D is for Drama
Wild love, or mild love? The whirling dervish of a ruinous romance, filled with flare-ups and falling-outs? Or a simple, stable, dependable relationship, filled with cozy fireside chats and the Sunday papers in bed with breakfast?
It sometimes feels like mad and bad is the way love should be. A symphony of smashed up china, broken promises and busted hearts. A famous psychologist, when told that a particular patient had fallen in love, asked ‘Who against?’ For some, love seems a battlefield, with no winners.
But this is love as a disease – a dis-ease – and not the path to true happiness. Psychologists tell us that drama is an addiction, a romantic Polyfilla, filling the gaps where intimacy should be.
The Top 5 relationship disputes are child rearing, money, housework, closeness, and sex. And sometimes we just fight because we fight.
But we have a choice. Between Tragedy, which is based on human suffering – there are no happy endings, only lessons to be learned – and Comedy, which enjoys a lighter tone, and happy endings.

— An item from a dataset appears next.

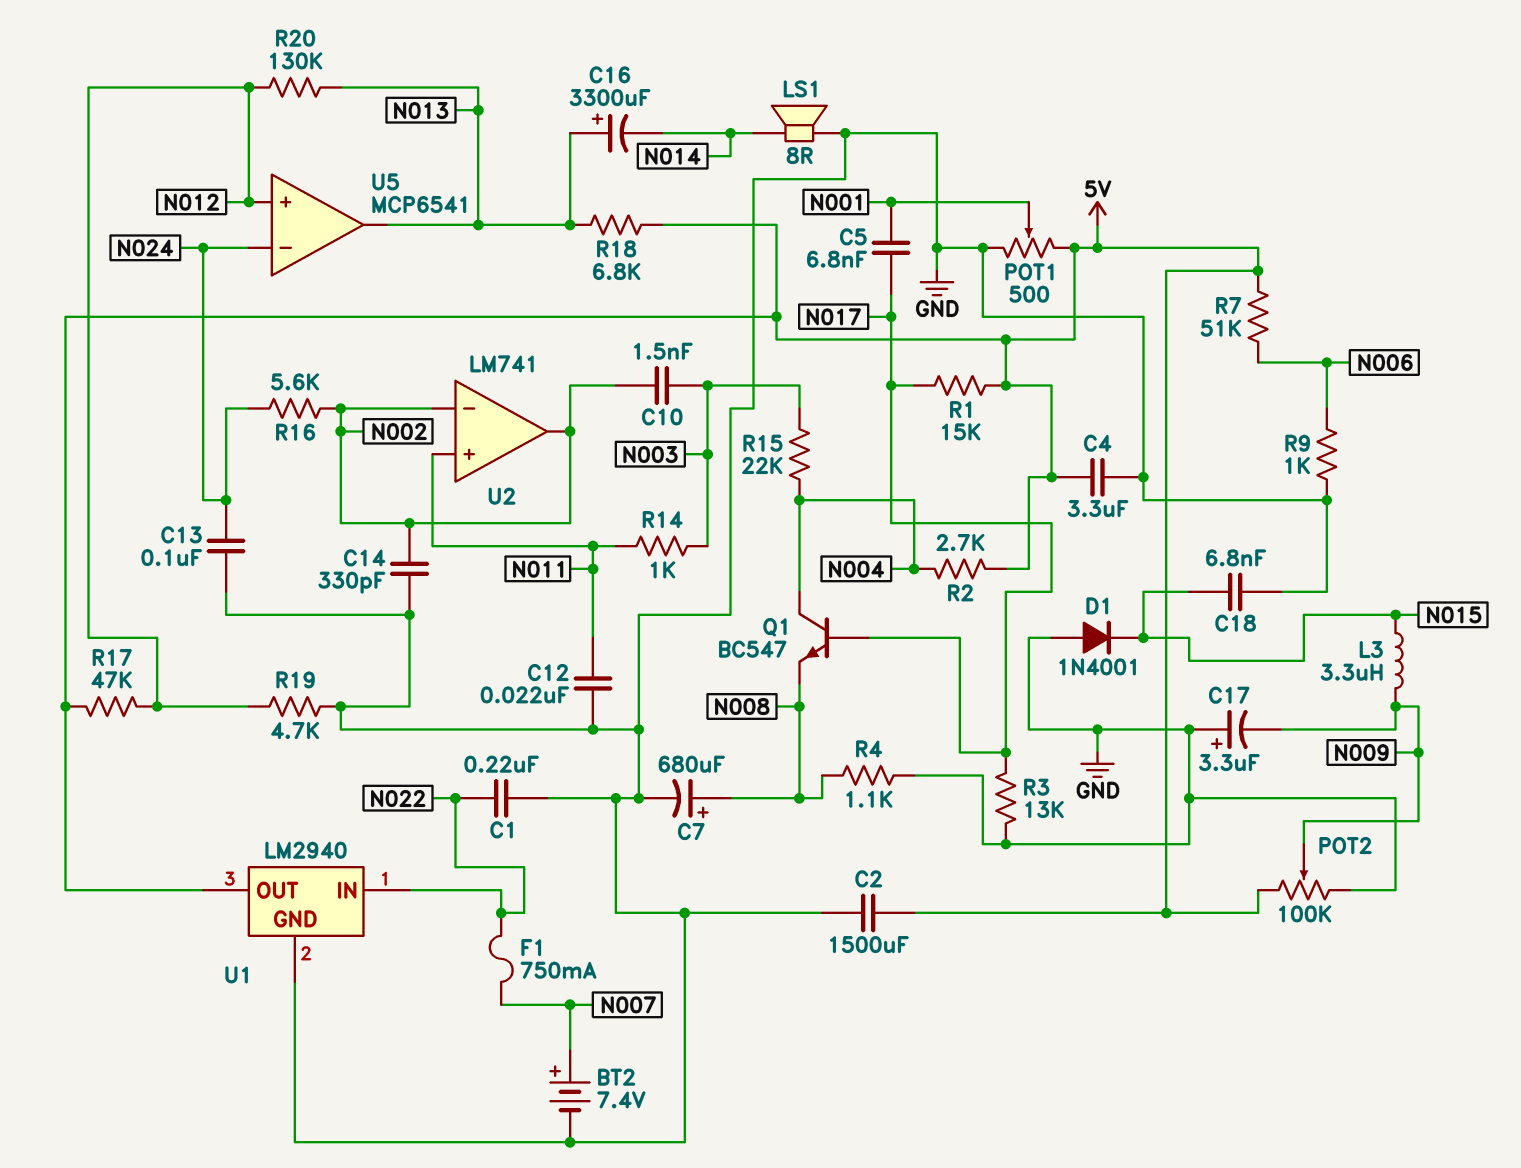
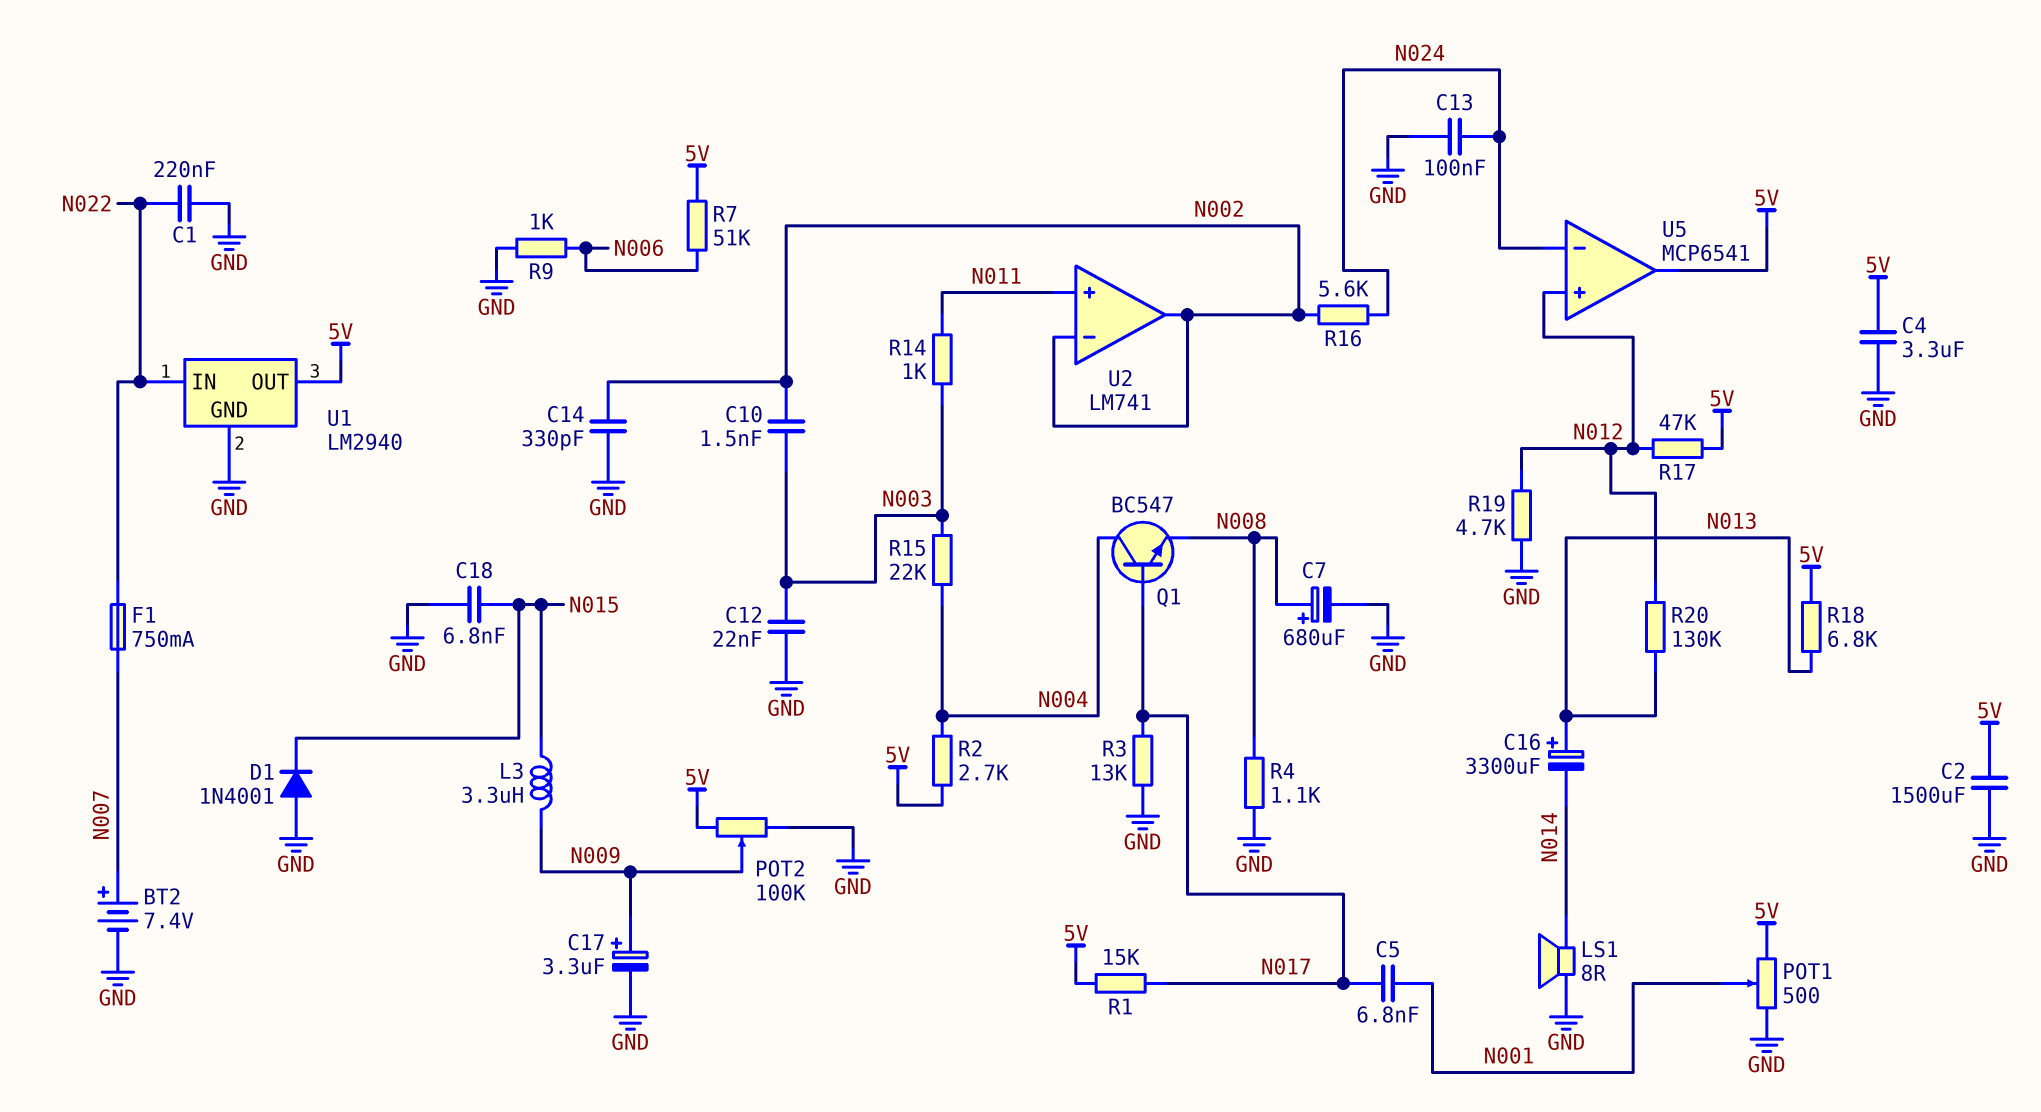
C12: 22nF (GND, N011) -> 22nF (GND, N003)
C17: 3.3uF (plus GND, minus N009) -> 3.3uF (plus N009, minus GND)
U5 pin out: N013 -> 5V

We can choose the role we take, the script we write for ourselves, our own love story. While tragedy wins Oscars, comedy is much harder to perform. It takes timing, wit and a lightness of touch. But it also provides a much bigger prize – love that lasts.
Drama is:
Exhausting
Conflict engages the adrenal glands, prompting a fight or flight response. Both conspire against lasting love.
Inevitable
Disagreement is an inevitable part of a relationship. The worst thing we can do is to sweep it under the carpet. Accept that an argument is just disagreement, and not the end of everything, and you are on the first step to understanding, respecting and resolving your differences.
Manageable
It’s not whether you argue that matters, but the way that you argue. Relationship counselors talk about ‘Clean Communications’. These begin with the phrase ‘When you do (X), I feel (Y). Constructive and non-judgmental, they make a difference. They make love last.